# Painting an aluminum storm/screen door



## sbmfj (Oct 3, 2009)

Good morning, 

I want to re-paint an aluminum storm/screen door. The original door was brown aluminum, and it was painted white a few years ago. The paint has started chipping, and I'd like to give it a fresh coat. I plan on removing as much of the paint as possible, mostly by scraping it off with steel wool, or a plastic spatula of some sort. 

My question is, what kind of paint should I buy? Should I try and get a metal paint (like a Tremclad) or an oil or water based paint?

All feedback is greatly appreciated!

James


----------



## housepaintingny (Jul 25, 2009)

Personally when we paint anything that's aluminum, siding, gutters, down spouts, doors, etc. We use a quality 100% acrylic latex, because that will not become brittle like an oil base and chip, it will also withstand more heat than oil, retain color longer, and not become chalky like an oil base paint. The important thing when painting anything aluminum is to clean it well removing any powder and/or chalkyness which is the aluminum that has become oxidized, use tsp or similar product, clean, rinse, prime any bare spots of aluminum with a bonding primer such as a DtM bonding primer (direct to metal) then apply two coats of a quality acrylic latex, also lightly hand sand the aluminum prior to cleaning.


----------



## sbmfj (Oct 3, 2009)

Thanks for the great response! :thumbsup::thumbup: 

Whats a TSP cleaner? any suggestions for a good DtM bonding primer?


----------



## housepaintingny (Jul 25, 2009)

sbmfj said:


> Thanks for the great response! :thumbsup::thumbup:
> 
> Whats a TSP cleaner? any suggestions for a good DtM bonding primer?

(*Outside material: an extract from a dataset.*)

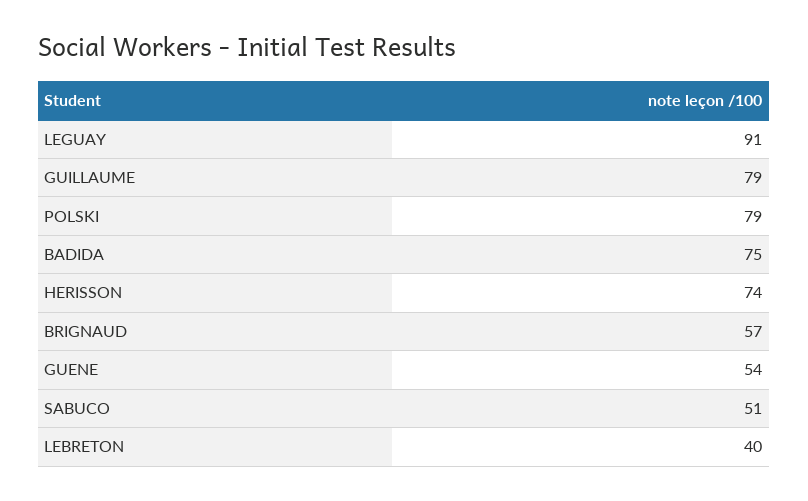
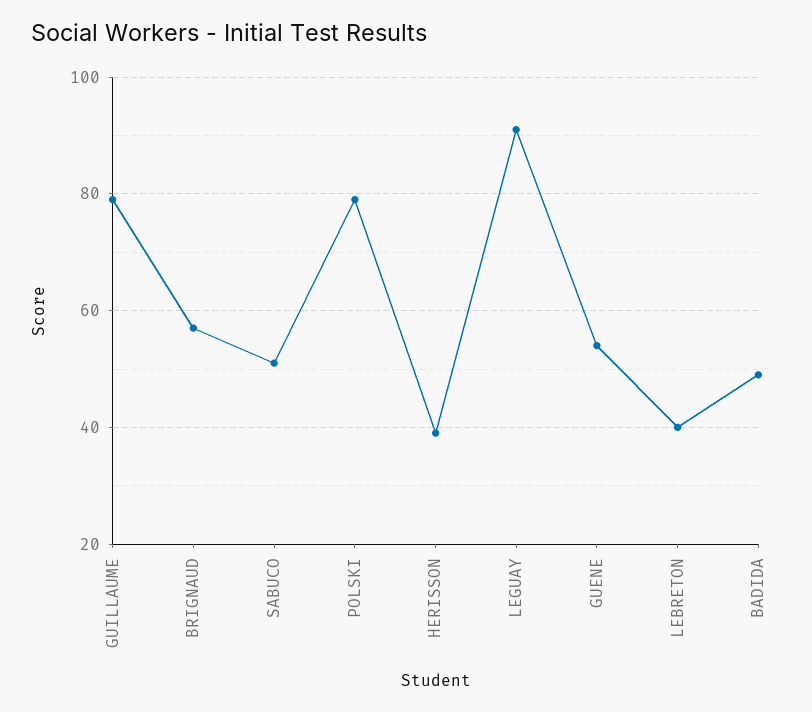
BADIDA: 75 -> 50
HERISSON: 74 -> 40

TSP is trisodium phosphate, it is a common cleaner for paint prep. You can find it in any paint store, We always use Sherwin Williams DTM bonding primer


----------



## Matthewt1970 (Sep 16, 2008)

Rub your finger on the door. If the color comes off and is chalky, you need Emulsa-Bond. That is an additive you put in your first coat of paint.


----------